(Page-level text extractions)

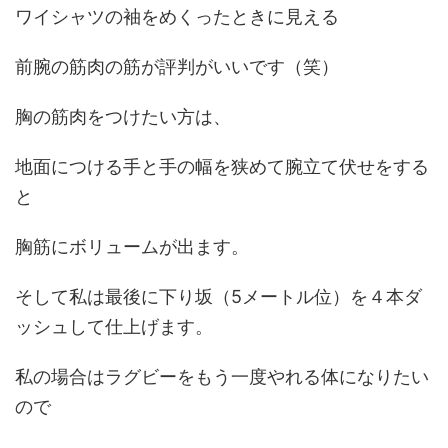
ワイシャツの袖をめくったときに見える
前腕の筋肉の筋が評判がいいです（笑）
胸の筋肉をつけたい方は、
地面につける手と手の幅を狭めて腕立て伏せをする
と
胸筋にボリュームが出ます。
そして私は最後に下り坂（5メートル位）を４本ダ
ッシュして仕上げます。
私の場合はラグビーをもう一度やれる体になりたい
ので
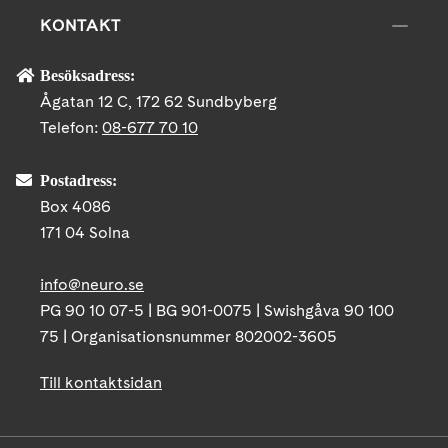
KONTAKT
Besöksadress:
Ågatan 12 C, 172 62 Sundbyberg
Telefon:
08-677 70 10
Postadress:
Box 4086
171 04 Solna
info@neuro.se
PG 90 10 07-5 | BG 901-0075 | Swishgåva 90 100
75 | Organisationsnummer 802002-3605
Till kontaktsidan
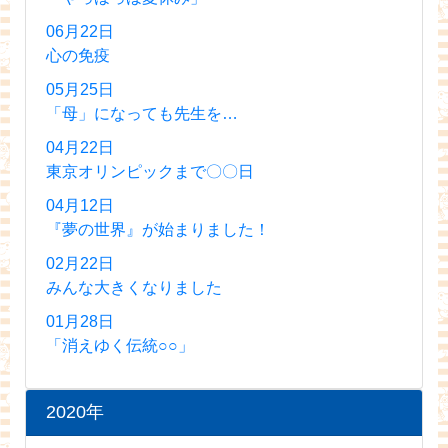
06月22日
心の免疫
05月25日
「母」になっても先生を…
04月22日
東京オリンピックまで〇〇日
04月12日
『夢の世界』が始まりました！
02月22日
みんな大きくなりました
01月28日
「消えゆく伝統○○」
2020年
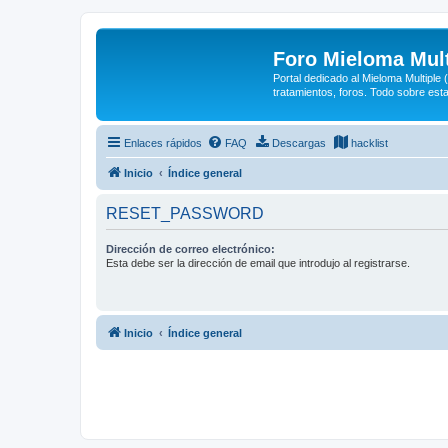
Foro Mieloma Mult
Portal dedicado al Mieloma Multiple
tratamientos, foros. Todo sobre est
Enlaces rápidos
FAQ
Descargas
hacklist
Inicio
Índice general
RESET_PASSWORD
Dirección de correo electrónico:
Esta debe ser la dirección de email que introdujo al registrarse.
Inicio
Índice general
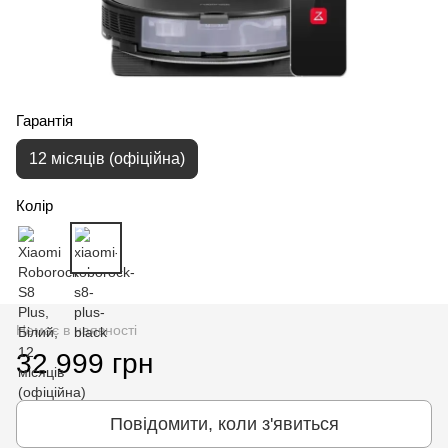
Гарантія
12 місяців (офіційна)
Колір
Немає в наявності
32 999 грн
Повідомити, коли з'явиться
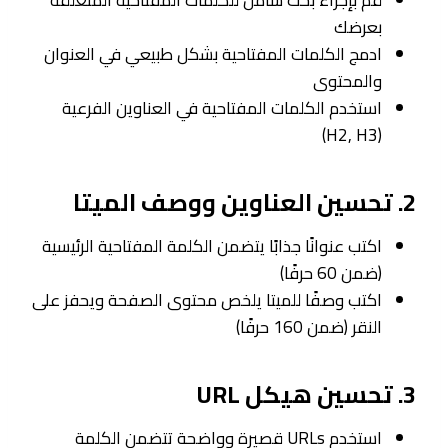
قم بإجراء بحث شامل للكلمات المفتاحية المتعلقة
بعرضك
ادمج الكلمات المفتاحية بشكل طبيعي في العنوان
والمحتوى
استخدم الكلمات المفتاحية في العناوين الفرعية
(H2, H3)
2. تحسين العناوين ووصف الميتا
اكتب عنوانًا جذابًا يتضمن الكلمة المفتاحية الرئيسية
(ضمن 60 حرفًا)
اكتب وصفًا للميتا يلخص محتوى الصفحة ويحفز على
النقر (ضمن 160 حرفًا)
3. تحسين هيكل URL
استخدم URLs قصيرة وواضحة تتضمن الكلمة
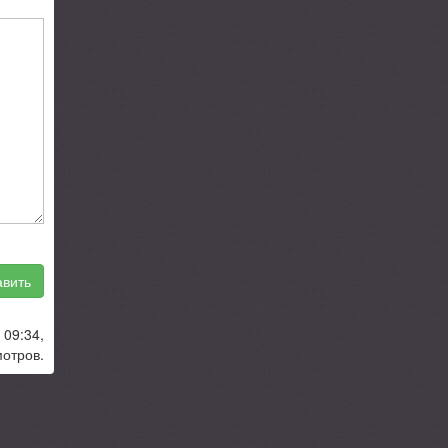
вить
 09:34,
отров.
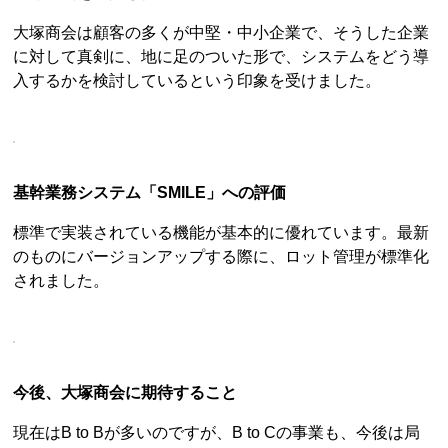
大塚商会は顧客の多くが中堅・中小企業で、そうした企業
に対して真剣に、地に足のついた形で、システムをどう導
入するかを検討しているという印象を受けました。
基幹業務システム「SMILE」への評価
標準で実装されている機能が基本的に優れています。最新
のものにバージョンアップする際に、ロット管理が標準化
されました。
今後、大塚商会に期待すること
現在はB to Bが多いのですが、B to Cの事業も、今後は局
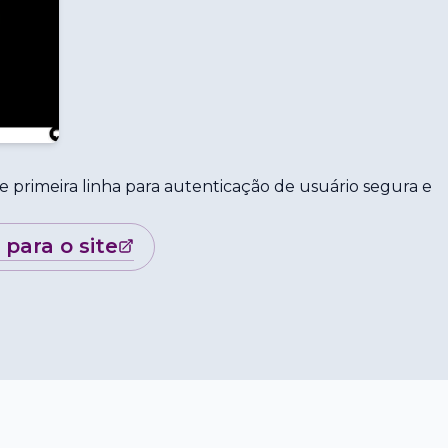
e primeira linha para autenticação de usuário segura e
r para o site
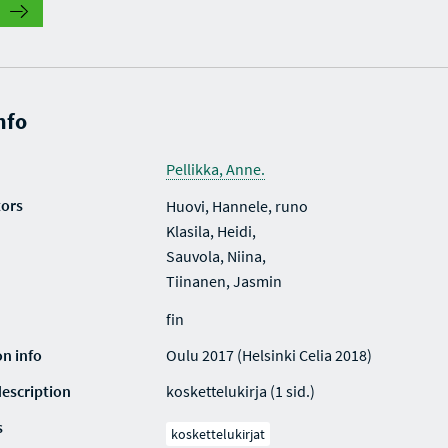
nfo
Pellikka, Anne.
tors
Huovi, Hannele, runo
Klasila, Heidi,
Sauvola, Niina,
Tiinanen, Jasmin
fin
on info
Oulu 2017 (Helsinki Celia 2018)
description
koskettelukirja (1 sid.)
s
koskettelukirjat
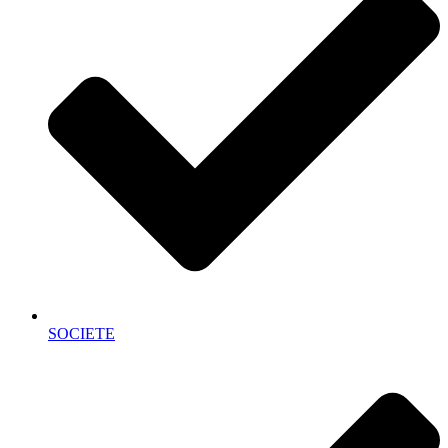
SOCIETE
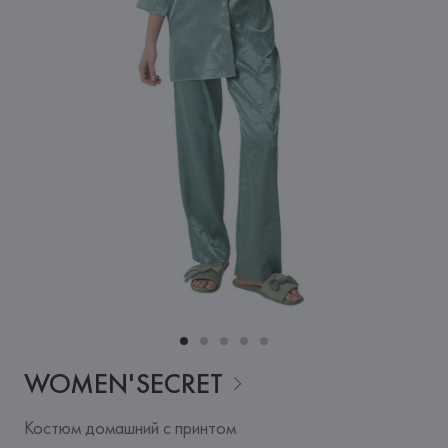
WOMEN'SECRET
Костюм домашний с принтом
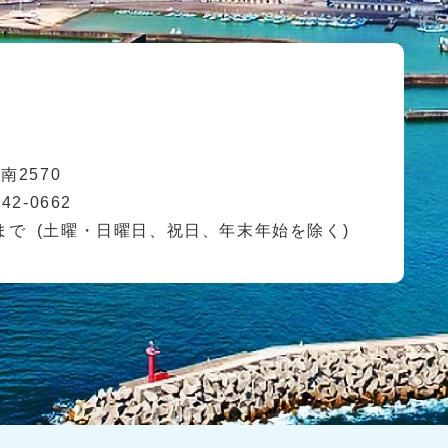
2570
42-0662
まで
(土曜・日曜日、祝日、年末年始を除く)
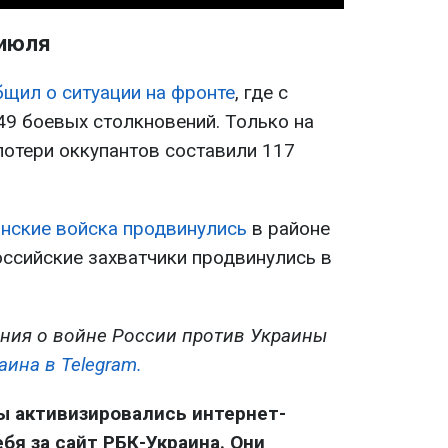
 июля
щил о ситуации на фронте
, где с
49 боевых столкновений. Только на
отери оккупантов составили 117
инские войска продвинулись
в районе
оссийские захватчики продвинулись в
ния о войне России против Украины
аина в Telegram.
ы активизировались интернет-
я за сайт РБК-Украина. Они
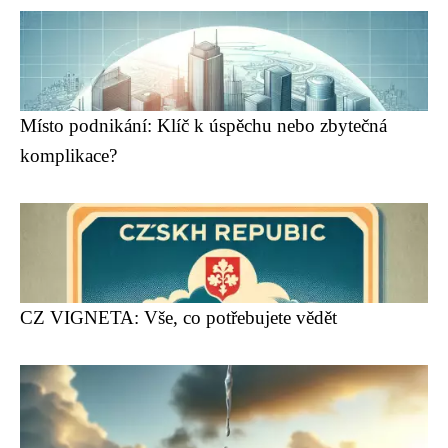
Místo podnikání: Klíč k úspěchu nebo zbytečná
komplikace?
CZ VIGNETA: Vše, co potřebujete vědět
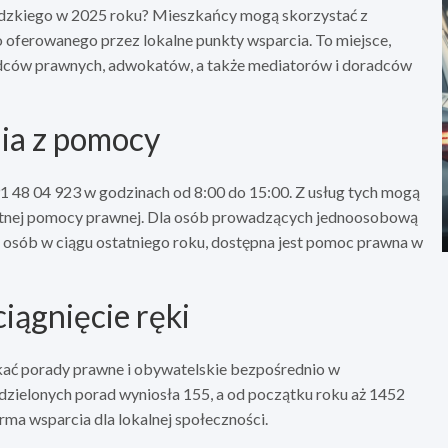
rdzkiego w 2025 roku? Mieszkańcy mogą skorzystać z
 oferowanego przez lokalne punkty wsparcia. To miejsce,
dców prawnych, adwokatów, a także mediatorów i doradców
nia z pomocy
1 48 04 923 w godzinach od 8:00 do 15:00. Z usług tych mogą
płatnej pomocy prawnej. Dla osób prowadzących jednoosobową
 osób w ciągu ostatniego roku, dostępna jest pomoc prawna w
iągnięcie ręki
ać porady prawne i obywatelskie bezpośrednio w
dzielonych porad wyniosła 155, a od początku roku aż 1452
orma wsparcia dla lokalnej społeczności.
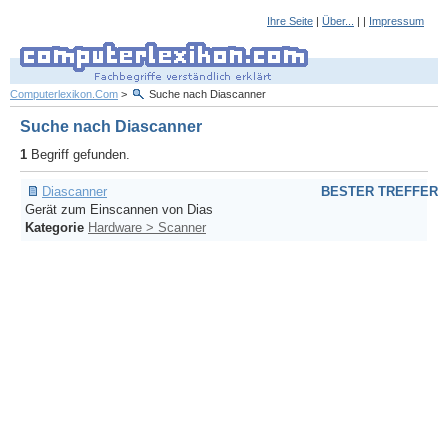
Ihre Seite
|
Über...
| |
Impressum
Computerlexikon.Com
>
Suche nach Diascanner
Suche nach Diascanner
1
Begriff gefunden.
Diascanner
BESTER TREFFER
Gerät zum Einscannen von Dias
Kategorie
Hardware > Scanner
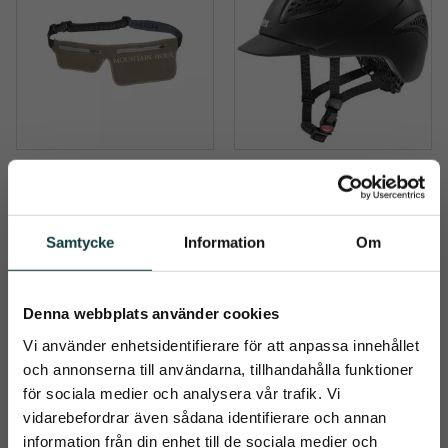
Magväska 
Uvex Exxential III
Mountainhorse
Uvex Exxential III är en lätt 
ridhjälm med bästa 
Smart justerbar väska, lätt 
passform
vikt, ger snabb åtkomst till 
Samtycke
Information
Om
din mobil och mer.
199
kr
1 799
kr
Denna webbplats använder cookies
Info
Info
Vi använder enhetsidentifierare för att anpassa innehållet
Lägg till i önskelista
Lägg t
+2
+1
och annonserna till användarna, tillhandahålla funktioner
för sociala medier och analysera vår trafik. Vi
vidarebefordrar även sådana identifierare och annan
37
%
information från din enhet till de sociala medier och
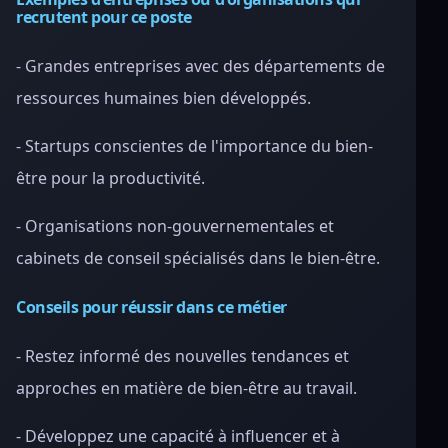
recrutent pour ce poste
- Grandes entreprises avec des départements de
ressources humaines bien développés.
- Startups conscientes de l'importance du bien-
être pour la productivité.
- Organisations non-gouvernementales et
cabinets de conseil spécialisés dans le bien-être.
Conseils pour réussir dans ce métier
- Restez informé des nouvelles tendances et
approches en matière de bien-être au travail.
- Développez une capacité à influencer et à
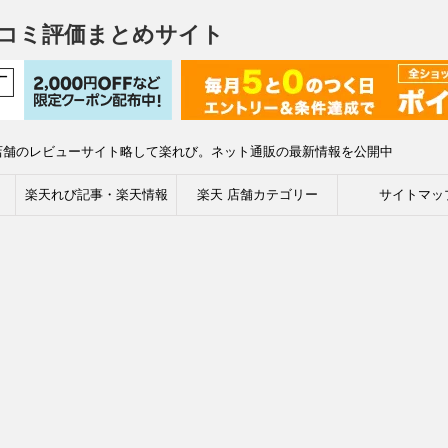
コミ評価まとめサイト
店舗のレビューサイト略して楽れび。ネット通販の最新情報を公開中
楽天れび記事・楽天情報
楽天 店舗カテゴリー
サイトマッ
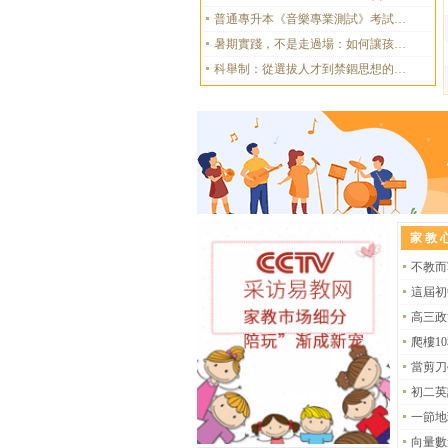
普通專升本《音樂專業測試》考試大綱
五首詩詞里的家國情懷：藏在課本里的少年熱血與蒼老悲憫
暑期實踐，不是走過場：如何讓孩子的假期真正“增值”
科舉制：從選拔人才到禁錮思想的千年演變
家教
高中地理必背考點：洪澇災害核心知識點全梳理，考前看一遍不丟分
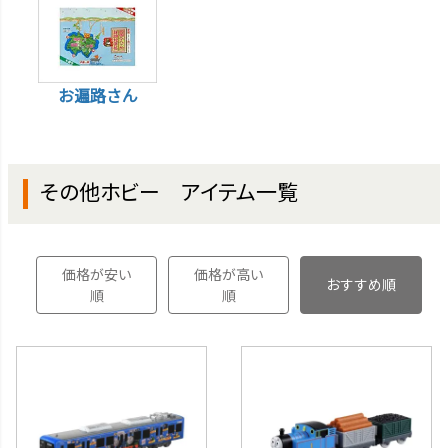
お遍路さん
その他ホビー アイテム一覧
価格が安い
価格が高い
おすすめ順
順
順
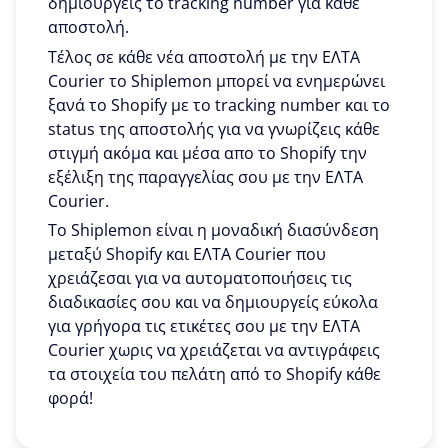
δημιουργείς το tracking number για κάθε
αποστολή.
Τέλος σε κάθε νέα αποστολή με την ΕΛΤΑ
Courier το Shiplemon μπορεί να ενημερώνει
ξανά το Shopify με το tracking number και το
status της αποστολής για να γνωρίζεις κάθε
στιγμή ακόμα και μέσα απο το Shopify την
εξέλιξη της παραγγελίας σου με την ΕΛΤΑ
Courier.
To Shiplemon είναι η μοναδική διασύνδεση
μεταξύ Shopify και ΕΛΤΑ Courier που
χρειάζεσαι για να αυτοματοποιήσεις τις
διαδικασίες σου και να δημιουργείς εύκολα
για γρήγορα τις ετικέτες σου με την ΕΛΤΑ
Courier χωρις να χρειάζεται να αντιγράφεις
τα στοιχεία του πελάτη από το Shopify κάθε
φορά!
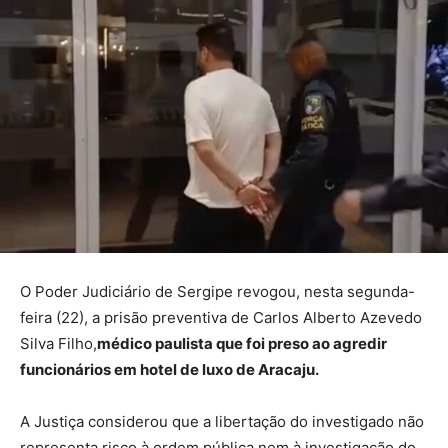
O Poder Judiciário de Sergipe revogou, nesta segunda-
feira (22), a prisão preventiva de Carlos Alberto Azevedo
Silva Filho,
médico paulista que foi preso ao agredir
funcionários em hotel de luxo de Aracaju.
A Justiça considerou que a libertação do investigado não
representa risco à ordem pública nem à investigação do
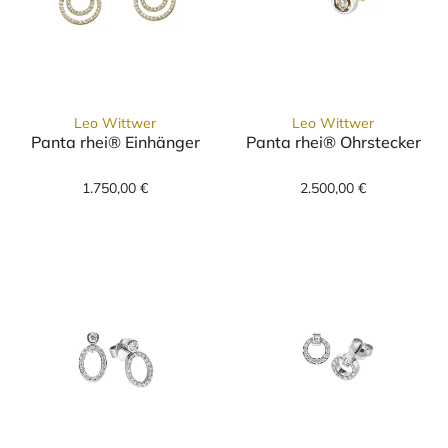
Leo Wittwer
Leo Wittwer
Panta rhei® Einhänger
Panta rhei® Ohrstecker
Leo Wittwer Panta rhei® Einhänger, Ref: 25
Leo Wittwer Pa
1.750,00 €
2.500,00 €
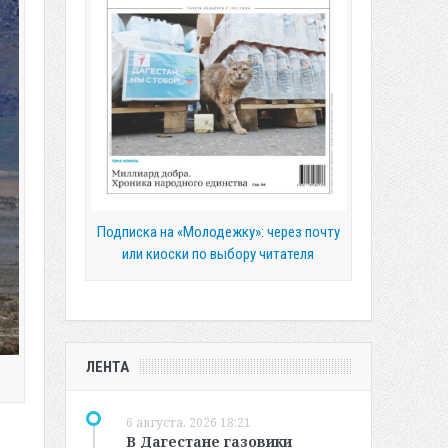
Подписка на «Молодежку»: через почту
или киоски по выбору читателя
ЛЕНТА
6 августа, 2026 18:21
В Дагестане газовики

Exercise goal –
All of the entries above need to be repeated exactly, minus the pictures.

Solved problem –
ワイシャツの袖をめくったときに見える
前腕の筋肉の筋が評判がいいです（笑）
胸の筋肉をつけたい方は、
地面につける手と手の幅を狭めて腕立て伏せをする
と
胸筋にボリュームが出ます。
そして私は最後に下り坂（5メートル位）を４本ダ
ッシュして仕上げます。
私の場合はラグビーをもう一度やれる体になりたい
ので
KONTAKT
Besöksadress:
Ågatan 12 C, 172 62 Sundbyberg
Telefon:
08-677 70 10
Postadress:
Box 4086
171 04 Solna
info@neuro.se
PG 90 10 07-5 | BG 901-0075 | Swishgåva 90 100
75 | Organisationsnummer 802002-3605
Till kontaktsidan
06月22日
心の免疫
05月25日
「母」になっても先生を…
04月22日
東京オリンピックまで〇〇日
04月12日
『夢の世界』が始まりました！
02月22日
みんな大きくなりました
01月28日
「消えゆく伝統○○」
2020年
Foro Mieloma Mult
Portal dedicado al Mieloma Multiple
tratamientos, foros. Todo sobre est
Enlaces rápidos
FAQ
Descargas
hacklist
Inicio
Índice general
RESET_PASSWORD
Dirección de correo electrónico:
Esta debe ser la dirección de email que introdujo al registrarse.
Inicio
Índice general
Гарантія
12 місяців (офіційна)
Колір
Немає в наявності
32 999 грн
Повідомити, коли з'явиться
قم بإجراء بحث شامل للكلمات المفتاحية المتعلقة
بعرضك
ادمج الكلمات المفتاحية بشكل طبيعي في العنوان
والمحتوى
استخدم الكلمات المفتاحية في العناوين الفرعية
(H2, H3)
2. تحسين العناوين ووصف الميتا
اكتب عنوانًا جذابًا يتضمن الكلمة المفتاحية الرئيسية
(ضمن 60 حرفًا)
اكتب وصفًا للميتا يلخص محتوى الصفحة ويحفز على
النقر (ضمن 160 حرفًا)
3. تحسين هيكل URL
استخدم URLs قصيرة وواضحة تتضمن الكلمة
вить
 09:34,
отров.
大塚商会は顧客の多くが中堅・中小企業で、そうした企業
に対して真剣に、地に足のついた形で、システムをどう導
入するかを検討しているという印象を受けました。
基幹業務システム「SMILE」への評価
標準で実装されている機能が基本的に優れています。最新
のものにバージョンアップする際に、ロット管理が標準化
されました。
今後、大塚商会に期待すること
現在はB to Bが多いのですが、B to Cの事業も、今後は局
e primeira linha para autenticação de usuário segura e
r para o site
nfo
Pellikka, Anne.
tors
Huovi, Hannele, runo
Klasila, Heidi,
Sauvola, Niina,
Tiinanen, Jasmin
fin
on info
Oulu 2017 (Helsinki Celia 2018)
description
koskettelukirja (1 sid.)
s
koskettelukirjat
SOCIETE
WOMEN'SECRET
Костюм домашний с принтом
2570
42-0662
まで
(土曜・日曜日、祝日、年末年始を除く)
 июля
щил о ситуации на фронте
, где с
49 боевых столкновений. Только на
отери оккупантов составили 117
инские войска продвинулись
в районе
оссийские захватчики продвинулись в
ния о войне России против Украины
аина в Telegram.
ы активизировались интернет-
я за сайт РБК-Украина. Они
Místo podnikání: Klíč k úspěchu nebo zbytečná
komplikace?
CZ VIGNETA: Vše, co potřebujete vědět
rdzkiego w 2025 roku? Mieszkańcy mogą skorzystać z
 oferowanego przez lokalne punkty wsparcia. To miejsce,
dców prawnych, adwokatów, a także mediatorów i doradców
nia z pomocy
1 48 04 923 w godzinach od 8:00 do 15:00. Z usług tych mogą
płatnej pomocy prawnej. Dla osób prowadzących jednoosobową
 osób w ciągu ostatniego roku, dostępna jest pomoc prawna w
iągnięcie ręki
ać porady prawne i obywatelskie bezpośrednio w
dzielonych porad wyniosła 155, a od początku roku aż 1452
orma wsparcia dla lokalnej społeczności.
Ihre Seite
|
Über...
| |
Impressum
Computerlexikon.Com
>
Suche nach Diascanner
Suche nach Diascanner
1
Begriff gefunden.
Diascanner
BESTER TREFFER
Gerät zum Einscannen von Dias
Kategorie
Hardware > Scanner
Magväska 
Uvex Exxential III
Mountainhorse
Uvex Exxential III är en lätt 
ridhjälm med bästa 
Smart justerbar väska, lätt 
passform
vikt, ger snabb åtkomst till 
Samtycke
Information
Om
din mobil och mer.
199
kr
1 799
kr
Denna webbplats använder cookies
Info
Info
Vi använder enhetsidentifierare för att anpassa innehållet
Lägg till i önskelista
Lägg t
+2
+1
och annonserna till användarna, tillhandahålla funktioner
för sociala medier och analysera vår trafik. Vi
vidarebefordrar även sådana identifierare och annan
37
%
information från din enhet till de sociala medier och
recrutent pour ce poste
- Grandes entreprises avec des départements de
ressources humaines bien développés.
- Startups conscientes de l'importance du bien-
être pour la productivité.
- Organisations non-gouvernementales et
cabinets de conseil spécialisés dans le bien-être.
Conseils pour réussir dans ce métier
- Restez informé des nouvelles tendances et
approches en matière de bien-être au travail.
- Développez une capacité à influencer et à
コミ評価まとめサイト
店舗のレビューサイト略して楽れび。ネット通販の最新情報を公開中
楽天れび記事・楽天情報
楽天 店舗カテゴリー
サイトマッ
普通專升本《音樂專業測試》考試大綱
五首詩詞里的家國情懷：藏在課本里的少年熱血與蒼老悲憫
暑期實踐，不是走過場：如何讓孩子的假期真正“增值”
科舉制：從選拔人才到禁錮思想的千年演變
家教
高中地理必背考點：洪澇災害核心知識點全梳理，考前看一遍不丟分
お遍路さん
その他ホビー アイテム一覧
価格が安い
価格が高い
おすすめ順
順
順
δημιουργείς το tracking number για κάθε
αποστολή.
Τέλος σε κάθε νέα αποστολή με την ΕΛΤΑ
Courier το Shiplemon μπορεί να ενημερώνει
ξανά το Shopify με το tracking number και το
status της αποστολής για να γνωρίζεις κάθε
στιγμή ακόμα και μέσα απο το Shopify την
εξέλιξη της παραγγελίας σου με την ΕΛΤΑ
Courier.
To Shiplemon είναι η μοναδική διασύνδεση
μεταξύ Shopify και ΕΛΤΑ Courier που
χρειάζεσαι για να αυτοματοποιήσεις τις
διαδικασίες σου και να δημιουργείς εύκολα
για γρήγορα τις ετικέτες σου με την ΕΛΤΑ
Courier χωρις να χρειάζεται να αντιγράφεις
τα στοιχεία του πελάτη από το Shopify κάθε
φορά!
O Poder Judiciário de Sergipe revogou, nesta segunda-
feira (22), a prisão preventiva de Carlos Alberto Azevedo
Silva Filho,
médico paulista que foi preso ao agredir
funcionários em hotel de luxo de Aracaju.
A Justiça considerou que a libertação do investigado não
representa risco à ordem pública nem à investigação do
Leo Wittwer
Leo Wittwer
Panta rhei® Einhänger
Panta rhei® Ohrstecker
Leo Wittwer Panta rhei® Einhänger, Ref: 25
Leo Wittwer Pa
1.750,00 €
2.500,00 €
Подписка на «Молодежку»: через почту
или киоски по выбору читателя
ЛЕНТА
6 августа, 2026 18:21
В Дагестане газовики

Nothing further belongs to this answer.